The calculation of CTE risk measure plays an pivotal role in determining the economic capital, which however is only a small piece of the encompassing framework of enterprise risk management. Another important component is the notion of economic capital allocation. In this respect, the CTE-based allocation principle is of particular interest, and it is defined as \[\begin{aligned} {\mathrm{CTE}}_q[X_i, S_{\boldsymbol{X}}]:={\mathbf E}\big[X_i\, |\, S_{\boldsymbol{X}}>s_q\big], \qquad q\in[0,1), \end{aligned}\] where $s_q={\mathrm{VaR}}_q(S_{\boldsymbol{X}})$ is the VaR of aggregate risk $S$, assuming that the expectation exists.

──────────

◆ **TASKS AND EXERCISES**:
a) According to the passage on CTE-based allocation, what component of enterprise risk management is named besides the determination of economic capital?
b) Transcribe the part of the passage on CTE-based allocation that opens with the words containing "The calculation of" and closes with "the expectation exists.".

◆ **RECORD EXCERPTS**:
──────────

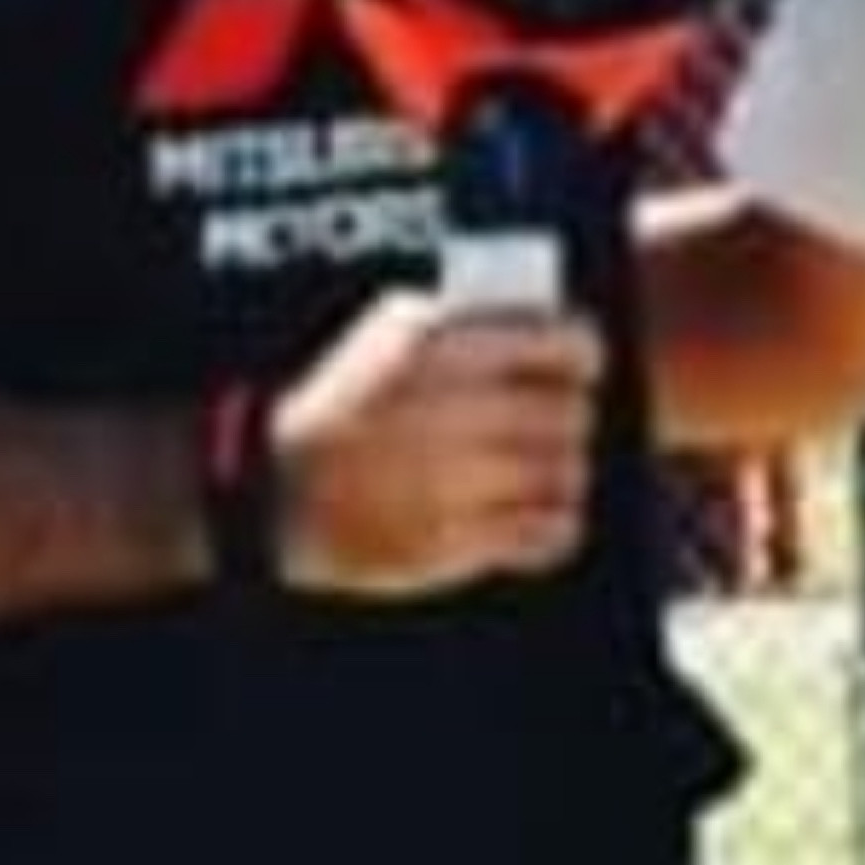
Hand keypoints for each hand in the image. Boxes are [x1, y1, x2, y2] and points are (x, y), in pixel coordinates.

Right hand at [269, 287, 603, 598]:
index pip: (561, 344)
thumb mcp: (391, 330)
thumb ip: (468, 321)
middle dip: (570, 414)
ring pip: (566, 474)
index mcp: (441, 347)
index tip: (580, 363)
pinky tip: (538, 510)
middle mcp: (454, 411)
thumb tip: (549, 324)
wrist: (283, 489)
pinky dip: (556, 522)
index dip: (581, 353)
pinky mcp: (456, 543)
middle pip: (569, 412)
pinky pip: (548, 533)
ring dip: (563, 469)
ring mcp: (455, 482)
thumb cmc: (346, 400)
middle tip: (559, 417)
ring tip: (545, 465)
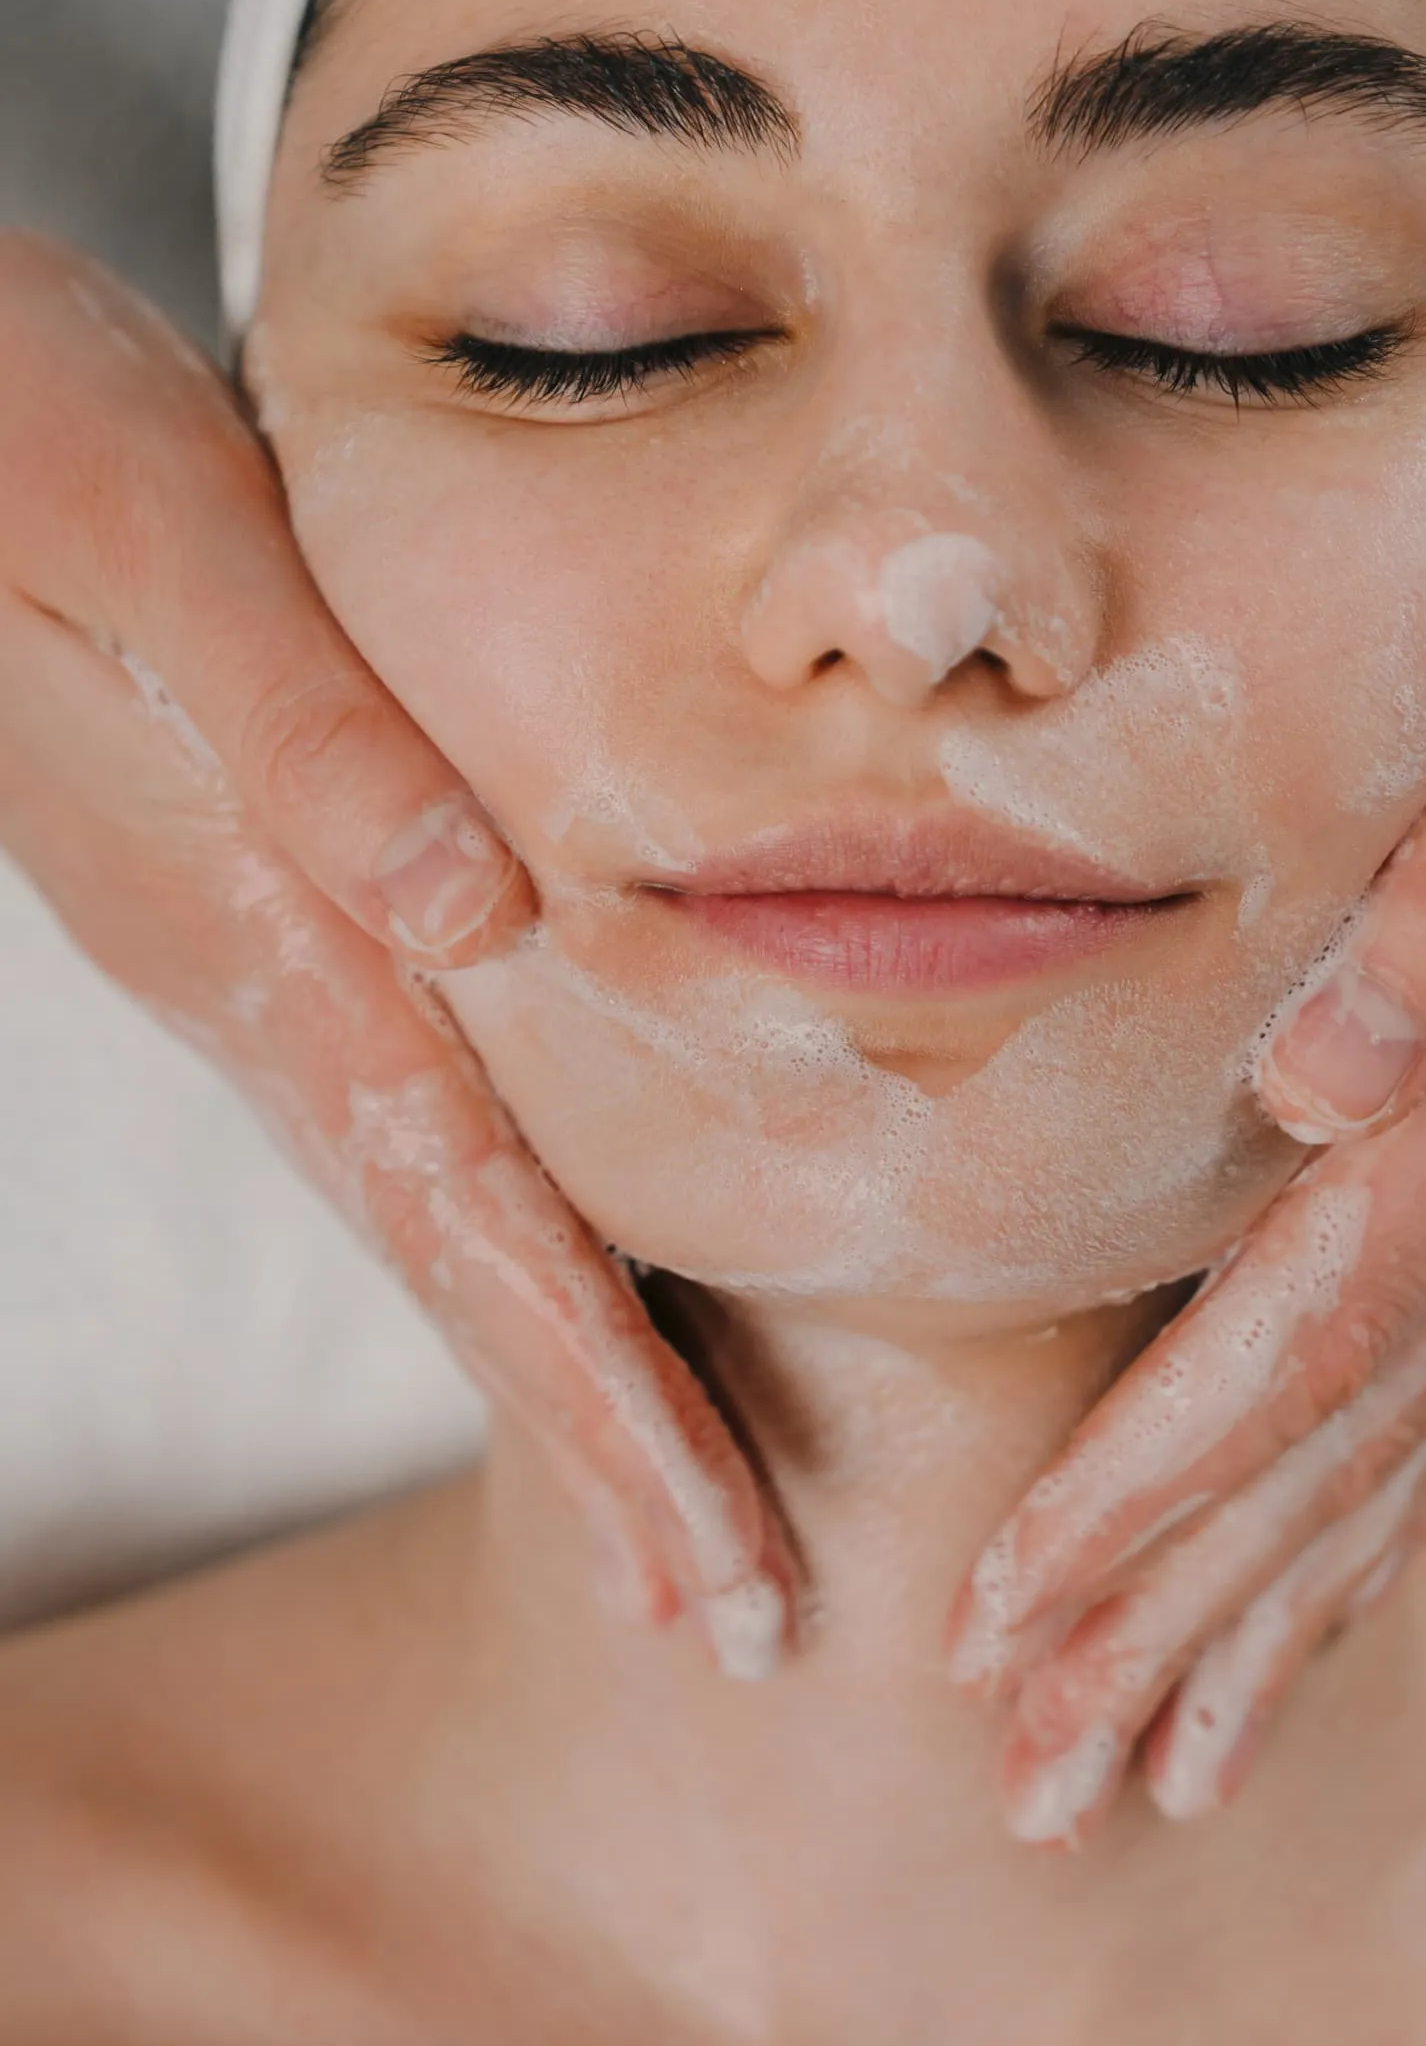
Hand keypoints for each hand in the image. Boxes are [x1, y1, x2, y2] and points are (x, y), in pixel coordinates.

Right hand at [0, 235, 792, 1672]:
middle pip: (462, 1256)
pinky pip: (407, 1103)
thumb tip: (473, 907)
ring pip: (437, 1199)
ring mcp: (247, 955)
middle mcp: (261, 978)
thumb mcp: (144, 511)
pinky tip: (564, 1266)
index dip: (593, 1390)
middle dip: (604, 1443)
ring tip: (678, 1519)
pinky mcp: (252, 904)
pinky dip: (506, 1220)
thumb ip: (295, 709)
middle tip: (735, 1627)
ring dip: (561, 1363)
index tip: (706, 1568)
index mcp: (258, 918)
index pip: (463, 1206)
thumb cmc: (22, 418)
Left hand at [956, 350, 1425, 1837]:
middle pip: (1358, 1420)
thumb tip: (1318, 1075)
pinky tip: (1356, 1566)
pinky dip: (1416, 1493)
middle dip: (1188, 1603)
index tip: (1013, 1620)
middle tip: (1050, 1781)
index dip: (1159, 1478)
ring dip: (1293, 1599)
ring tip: (1178, 1753)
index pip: (1316, 1310)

──────────

◆ **ANSWER SECTION**:
a) The notion of economic capital allocation.

b)
The calculation of CTE risk measure plays an pivotal role in determining the economic capital, which however is only a small piece of the encompassing framework of enterprise risk management. Another important component is the notion of economic capital allocation. In this respect, the CTE-based allocation principle is of particular interest, and it is defined as \[\begin{aligned} {\mathrm{CTE}}_q[X_i, S_{\boldsymbol{X}}]:={\mathbf E}\big[X_i\, |\, S_{\boldsymbol{X}}>s_q\big], \qquad q\in[0,1), \end{aligned}\] where $s_q={\mathrm{VaR}}_q(S_{\boldsymbol{X}})$ is the VaR of aggregate risk $S$, assuming that the expectation exists.